» 本文

============================================================

2021-01-29 06:01:30 | 日記
28日の東京市場は米株の急落を受けて一時2万8000円を僅かですが割り
込む場面もありました。大引けはそれでも下げ幅を縮め437円安の2万
8197円でした。下げ幅は半年ぶりの大きさでした。もっとも11月から
日経平均は今月の25日までに6000円近くも上昇したことを考えれば微々
たるものです。

コロナ下の株高を代表するエムスリー株が大幅安となったというのが
ニュースになっていましたが、既に同株は26日から値崩れしていまし
たから予兆は既に出ていたようです。GAFAMのような大型テック銘柄
が見当たらない東京市場ではエムスリーがその代替銘柄のようにこれ
まで人気を集めてきました。

既にPERは200倍を超え投資家の間でも割高感は持っていたでしょう。
それでもコロナ禍でも成長できる数少ないビジネスモデルであったこ
とから買いが買いを呼ぶ展開が続いていました。

============================================================

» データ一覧

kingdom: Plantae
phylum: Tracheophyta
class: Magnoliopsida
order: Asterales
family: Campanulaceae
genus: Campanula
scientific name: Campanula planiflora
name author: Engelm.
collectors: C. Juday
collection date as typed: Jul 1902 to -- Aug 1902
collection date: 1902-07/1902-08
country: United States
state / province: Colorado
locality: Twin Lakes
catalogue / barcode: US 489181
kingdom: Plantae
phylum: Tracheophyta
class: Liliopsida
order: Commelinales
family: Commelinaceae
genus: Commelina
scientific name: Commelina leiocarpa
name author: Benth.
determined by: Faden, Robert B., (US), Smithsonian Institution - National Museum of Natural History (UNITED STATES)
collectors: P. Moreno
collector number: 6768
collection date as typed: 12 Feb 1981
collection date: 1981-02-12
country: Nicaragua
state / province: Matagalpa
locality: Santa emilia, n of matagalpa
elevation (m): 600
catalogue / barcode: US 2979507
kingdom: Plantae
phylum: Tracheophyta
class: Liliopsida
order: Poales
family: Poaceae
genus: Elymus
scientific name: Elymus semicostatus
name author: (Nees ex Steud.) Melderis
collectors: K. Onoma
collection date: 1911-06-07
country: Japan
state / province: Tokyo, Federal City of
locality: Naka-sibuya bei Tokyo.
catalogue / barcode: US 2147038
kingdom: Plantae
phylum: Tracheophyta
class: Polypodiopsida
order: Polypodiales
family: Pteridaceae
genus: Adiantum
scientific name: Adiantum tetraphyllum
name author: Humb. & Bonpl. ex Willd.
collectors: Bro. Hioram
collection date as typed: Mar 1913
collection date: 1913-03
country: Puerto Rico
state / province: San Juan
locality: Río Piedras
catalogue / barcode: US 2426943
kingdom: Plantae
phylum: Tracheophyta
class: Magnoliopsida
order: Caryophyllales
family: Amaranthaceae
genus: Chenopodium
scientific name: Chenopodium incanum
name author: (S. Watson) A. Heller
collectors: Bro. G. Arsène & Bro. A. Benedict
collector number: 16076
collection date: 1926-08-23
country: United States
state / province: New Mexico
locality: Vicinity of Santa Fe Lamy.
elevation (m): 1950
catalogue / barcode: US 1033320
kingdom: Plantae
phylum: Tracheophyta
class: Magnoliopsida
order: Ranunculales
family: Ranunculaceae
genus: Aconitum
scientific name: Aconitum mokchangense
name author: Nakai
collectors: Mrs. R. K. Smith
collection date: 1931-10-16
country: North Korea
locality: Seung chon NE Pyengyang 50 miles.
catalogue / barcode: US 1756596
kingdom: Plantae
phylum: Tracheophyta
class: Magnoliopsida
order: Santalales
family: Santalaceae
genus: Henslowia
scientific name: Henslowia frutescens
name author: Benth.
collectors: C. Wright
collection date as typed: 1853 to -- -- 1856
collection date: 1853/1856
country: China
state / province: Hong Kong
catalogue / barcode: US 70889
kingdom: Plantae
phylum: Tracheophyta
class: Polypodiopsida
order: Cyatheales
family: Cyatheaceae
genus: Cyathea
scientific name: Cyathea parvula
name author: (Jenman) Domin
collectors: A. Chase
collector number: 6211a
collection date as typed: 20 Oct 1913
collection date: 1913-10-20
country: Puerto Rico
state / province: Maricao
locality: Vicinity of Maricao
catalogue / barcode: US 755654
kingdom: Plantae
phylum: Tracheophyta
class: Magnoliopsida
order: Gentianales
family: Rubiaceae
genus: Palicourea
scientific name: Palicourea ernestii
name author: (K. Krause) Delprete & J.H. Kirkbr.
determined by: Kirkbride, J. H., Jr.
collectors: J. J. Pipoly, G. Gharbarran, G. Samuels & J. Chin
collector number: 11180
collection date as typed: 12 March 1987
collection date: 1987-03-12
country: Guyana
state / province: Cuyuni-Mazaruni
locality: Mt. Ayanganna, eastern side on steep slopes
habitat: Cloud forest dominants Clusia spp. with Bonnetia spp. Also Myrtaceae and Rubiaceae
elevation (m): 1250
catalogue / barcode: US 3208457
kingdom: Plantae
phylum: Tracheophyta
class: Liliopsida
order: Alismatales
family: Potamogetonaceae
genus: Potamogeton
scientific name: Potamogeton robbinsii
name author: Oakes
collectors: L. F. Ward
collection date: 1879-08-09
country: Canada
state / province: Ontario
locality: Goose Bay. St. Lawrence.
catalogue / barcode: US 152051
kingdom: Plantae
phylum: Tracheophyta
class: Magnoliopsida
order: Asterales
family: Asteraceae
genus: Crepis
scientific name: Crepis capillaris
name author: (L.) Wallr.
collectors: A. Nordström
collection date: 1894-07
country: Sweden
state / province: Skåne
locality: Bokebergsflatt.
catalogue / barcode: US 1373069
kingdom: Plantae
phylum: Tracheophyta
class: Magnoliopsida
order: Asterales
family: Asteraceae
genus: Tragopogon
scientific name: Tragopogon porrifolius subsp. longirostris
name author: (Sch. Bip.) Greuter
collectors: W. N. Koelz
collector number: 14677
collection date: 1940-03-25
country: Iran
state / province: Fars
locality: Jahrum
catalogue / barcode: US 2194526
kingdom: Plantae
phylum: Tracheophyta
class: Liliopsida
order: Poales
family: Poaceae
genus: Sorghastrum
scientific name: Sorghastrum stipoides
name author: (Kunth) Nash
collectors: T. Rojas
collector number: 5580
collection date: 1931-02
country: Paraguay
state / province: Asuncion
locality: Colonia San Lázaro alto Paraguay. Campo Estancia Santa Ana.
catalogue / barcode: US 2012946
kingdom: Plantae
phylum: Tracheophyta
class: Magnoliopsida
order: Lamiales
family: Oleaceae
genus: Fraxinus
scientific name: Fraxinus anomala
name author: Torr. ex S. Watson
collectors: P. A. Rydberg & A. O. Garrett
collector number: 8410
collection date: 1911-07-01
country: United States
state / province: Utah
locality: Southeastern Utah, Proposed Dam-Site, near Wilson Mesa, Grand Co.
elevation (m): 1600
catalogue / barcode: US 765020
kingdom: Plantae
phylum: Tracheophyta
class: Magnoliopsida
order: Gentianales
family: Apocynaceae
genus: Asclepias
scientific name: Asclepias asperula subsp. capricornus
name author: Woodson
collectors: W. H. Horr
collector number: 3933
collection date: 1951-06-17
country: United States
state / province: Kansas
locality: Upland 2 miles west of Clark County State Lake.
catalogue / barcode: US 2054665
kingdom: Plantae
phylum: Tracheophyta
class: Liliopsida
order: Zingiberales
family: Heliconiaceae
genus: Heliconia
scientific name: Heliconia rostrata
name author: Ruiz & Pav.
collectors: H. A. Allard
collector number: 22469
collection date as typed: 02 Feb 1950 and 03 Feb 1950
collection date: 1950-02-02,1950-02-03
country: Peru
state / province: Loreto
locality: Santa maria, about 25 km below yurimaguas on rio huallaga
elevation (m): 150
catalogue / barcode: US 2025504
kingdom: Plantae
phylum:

============================================================

本文を読んで、次の問いに答えてください。
(a) 28日の東京市場の大引けは何円安の何円でしたか。
(b) エムスリー株は何日から値崩れしていましたか。
(c) エムスリーのPERは何倍を超えていましたか。
答えるときは本文だけを使ってください。

» 答え
(a) 437円安の2万8197円
(b) 26日
(c) 200倍